Binomial Distribution

The binomial distribution is closely related to the Bernoulli distribution. In order to understand it better assume that $X_{1},X_{2},...,X_{n}$ are i.i.d (independent, identical distributed) variables following a Bernoulli distribution with $P(X_{i}=1)=\pi$ and $P(X_{i}=0)=1-\pi$.

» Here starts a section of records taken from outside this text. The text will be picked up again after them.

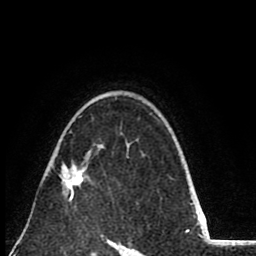
Breast MRI (dynamic contrast-enhanced), one axial slice. Cropped to one breast. Dynamic contrast-enhanced series, time point 2 of 8 at this slice position (early post-contrast). 1.5 T. TE 2.6 ms, TR 6.1 ms. 256 × 256 image matrix, field of view 160 × 160 mm. Female patient.
Structures marked on this image (semi-automatically segmented with operator editing):
- enhancing-tissue mask used for the functional tumour volume (all voxels passing the contrast-enhancement thresholds inside the analysis volume; usually the tumour): bounding box [x1, y1, x2, y2] px = [59, 163, 88, 201]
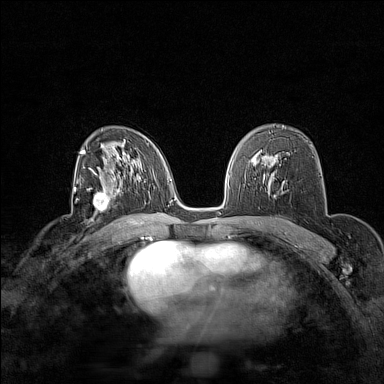
Breast MRI (dynamic contrast-enhanced), one axial slice. Slice 95 of 160 in the series (ordered by position). Dynamic contrast-enhanced series, time point 2 of 7 at this slice position (early post-contrast). 1.5 T. TE 1.8 ms, TR 5 ms. 1 mm slice thickness. 384 × 384 image matrix. Female patient.
Outlined on this slice (semi-automatic segmentation, software-assisted and operator-edited):
- enhancing-tissue mask used for the functional tumour volume (all voxels passing the contrast-enhancement thresholds inside the analysis volume; usually the tumour): bounding box [x1, y1, x2, y2] px = [87, 180, 119, 214]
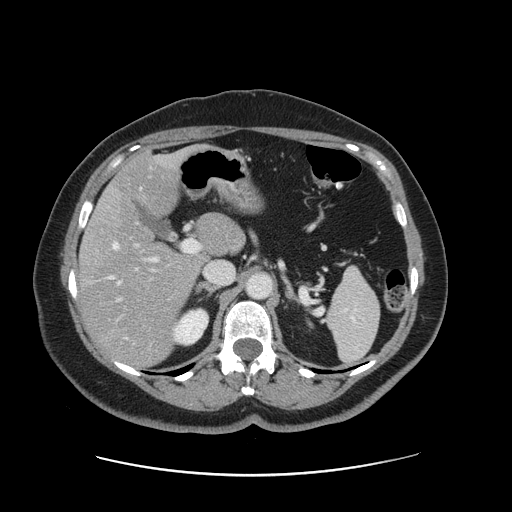
Contrast-enhanced abdominal CT, one axial slice. Slice 85 of 161 in the series (ordered by position). 120 kVp. Soft-tissue window (W 400 / L 40 HU). 2.5 mm slice thickness. 512 × 512 image matrix, field of view 398 × 398 mm. From the clinical record (not read from this slice): patient: male, age 66 years at operation; diagnosis: colorectal cancer liver metastases, imaged before liver resection; multiple liver metastases: no; largest metastasis: 2.5 cm; chemotherapy before resection: yes.
Structures marked on this image (outlined manually by an expert reader):
- hepatic veins: bounding box <110,187,142,285> (left, top, right, bottom; pixels)
- liver: <80,152,241,366>
- planned liver remnant (the part of the liver to remain after resection): <110,153,241,260>
- portal vein (with intrahepatic branches): <115,239,200,321>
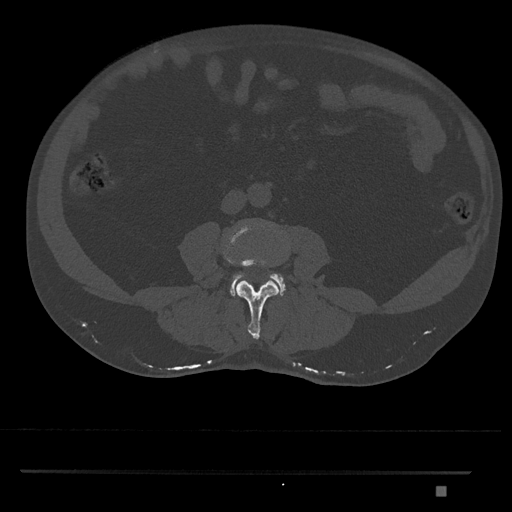
CT including the spine, one axial slice. Position 658 of 1134 along the scan axis. Reconstruction kernel Br40s/3. 120 kVp. Bone window (W 1800 / L 400 HU). 0.5 mm slice thickness. 512 × 512 image matrix. Patient: male, 65 years. From the clinical record (not read from this slice): primary cancer: prostate.
Outlined on this slice (semi-automatically segmented with operator editing):
- L3 vertebra: bounding box <222,221,280,339> (left, top, right, bottom; pixels)
- L4 vertebra: <229,272,286,297>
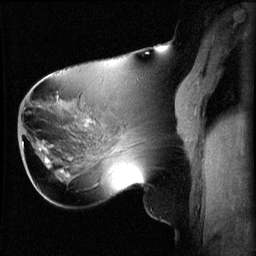
Breast MRI (dynamic contrast-enhanced), one sagittal slice; slice 29 of 60 in the series (ordered by position); 3 images stored at this slice position (order not interpretable as contrast timing); 1.5 T; TE 4.2 ms, TR 8.2 ms; 256 × 256 image matrix. Female patient, age 62 years.
Structures marked on this image (semi-automatically segmented with operator editing):
- analysis volume of interest (the breast-tissue region the enhancement analysis was run in; not a lesion): bounding box [x1, y1, x2, y2] px = [26, 126, 59, 165]
- tumour enhancement mask (voxels above the 70 % enhancement threshold inside the analysis volume of interest): [40, 150, 51, 163]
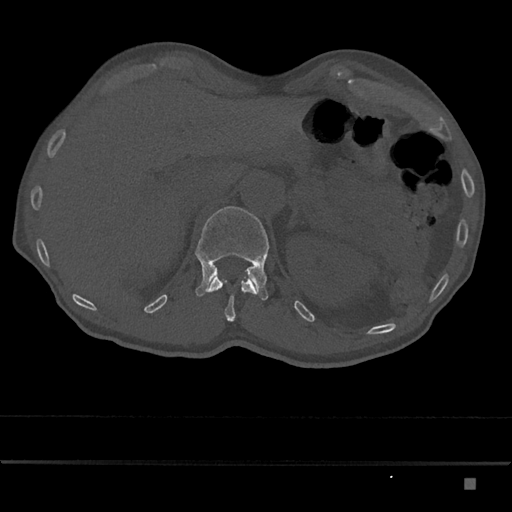
CT including the spine, one axial slice. Position 575 of 797 along the scan axis. Reconstruction kernel Br40s/3. 120 kVp. Bone window (W 1800 / L 400 HU). 0.5 mm slice thickness. 512 × 512 image matrix, field of view 390 × 390 mm. Male patient, age 72 years. From the clinical record (not read from this slice): primary cancer: prostate.
Annotated regions visible in this slice (semi-automatically segmented with operator editing):
- L1 vertebra: bounding box [x1, y1, x2, y2] px = [195, 206, 270, 301]
- T12 vertebra: [206, 275, 256, 322]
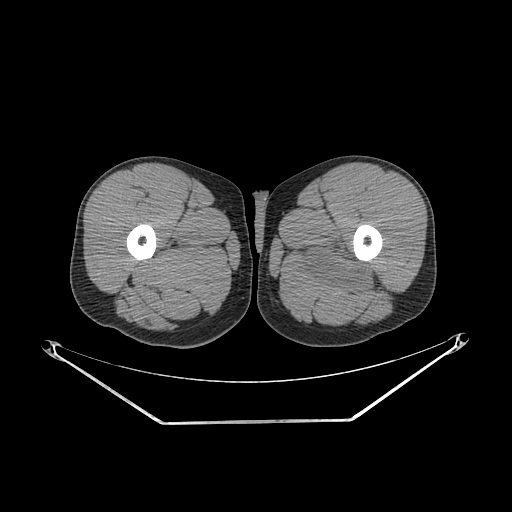
CT of an extremity soft-tissue mass (from a PET/CT study), one axial slice. Slice 247 of 267 in the series (ordered by position). 140 kVp. Soft-tissue window (W 400 / L 40 HU). 3.75 mm slice thickness. 512 × 512 image matrix. Male patient. Case-level facts recorded for this patient, not image findings: histological type: extraskeletal osteosarcoma; grade: high; site of the primary tumour: left adductur.
Outlined on this slice (expert contour drawn on MRI and transferred to this co-registered scan by the dataset authors):
- gross tumour volume (mass): bounding box [x1, y1, x2, y2] px = [290, 235, 378, 295]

For a better understanding think that $X_{1},X_{2},...,X_{n}$  are outcomes of a coin flip, where 1 means head and 0 means tail. In this case

$\textbf{X}= X_{1}+X_{2}+...+X_{n}=\sum_{i=1}^{n} X_{i}= Frequence\ of\ 1'' \sim B(n,\pi)$

The probability function of the Binomial distribution looks the following:

$f(x)=\left\{\begin{array}{ll} {n \choose x} \pi^{x}(1-\pi)^{1-x} & x\in \{0,1,..,n\} \\ 0 & otherwise\end{array}\right.$

Properties of Bernoulli Distribution

a) Probability-generating function

$G_{x}(t)=E(t^{x})$

$G_{x}(t)\textbf{\ =\ }E(t^{x})\textbf{\ =\ }\sum_{x=0}^{n}t^{x}{n \choose x} \pi^{x}(1-\pi)^{n-x}\textbf{\ =\ }\sum_{x=0}^{n}{n \choose x} (t\pi)^{x}(1-\pi)^{n-x}$

In order to compute the next transformation the binomial theorem which says:

$(z+y)^{n}\textbf{\ =\ }\sum_{x=0}^{n}t^{x}{n \choose x}z^{n-x}y^{x}$

Looking at this we see that in our expression above we already have $\sum_{x=0}^{n}t^{x}{n \choose x}$. Now we take $z^{n-x}$ for $(1-\pi)^{n-x}$ and for $y^{x}$ we take $\pi^{x}$. Given all these things we can proceed with the expression derived above and write:

$\sum_{x=0}^{n}{n \choose x} (t\pi)^{x}(1-\pi)^{n-x}\textbf{\ =\ }(t\pi+1-\pi)^{n}$

By this we have our probability generating function given through

$G_{x}(t)\textbf{\ =\ }E(t^{x})\textbf{\ =\ }(t\pi+1-\pi)^{n}$

b) Expected Value and Variance

For computing the expected value and the variance we can use the probability generating function. The expected value is the first derivation of the probability generating function for the value one. The variance is defined through the second derivation from the probability generating function for value one plus the first derivation of the probability generating function at value one minus the squared first derivation of the probability generating function at value one. Putting the description in words we get

$E(x)=G^{'}_{x}(1)$

$Var(x)=G^{''}_{x}(1)+G^{'}_{x}(1)-(G^{'}_{x}(1))^{2}$

As seen, the computation of the expected value and the variance needs the first and second derivation of the probability generating function:

$G^{'}_{x}(t)=\pi n(t\pi+1-\pi)^{n-1}$

$G^{''}_{x}(t)=\pi^{2}n(n-1)(t\pi+1-\pi)^{n-2}$

By plugging in 1 it follows that:

$E(X)=G^{'}_{x}(1)=n\pi$

$E(X)=n\pi$

$Var(X)=G^{''}_{x}(1)+G^{'}_{x}(1)-(G^{'}_{x}(1))^{2}$

$Var(X)=\pi^{2}n(n-1)+\pi n-(\pi n)^{2}$

$Var(X)=\pi n(\pi(n-1)+1-\pi n)$

$Var(X)=n\pi(1-\pi)$

c) Independency

Assume X and Y are independently distributed with

$X \sim B(n,\pi)$

$Y \sim B(m,\pi)$

Then the probability generating function is

$G_{X+Y}(t)=G_{x}(t)*G_{Y}(t)$

$G_{X+Y}(t)=(t\pi+1-\pi)^{n+m}$

Thereby is $G_{X+Y}(t)$ a probability generating function of a variable which is distributed as $B(n+m,\pi)$.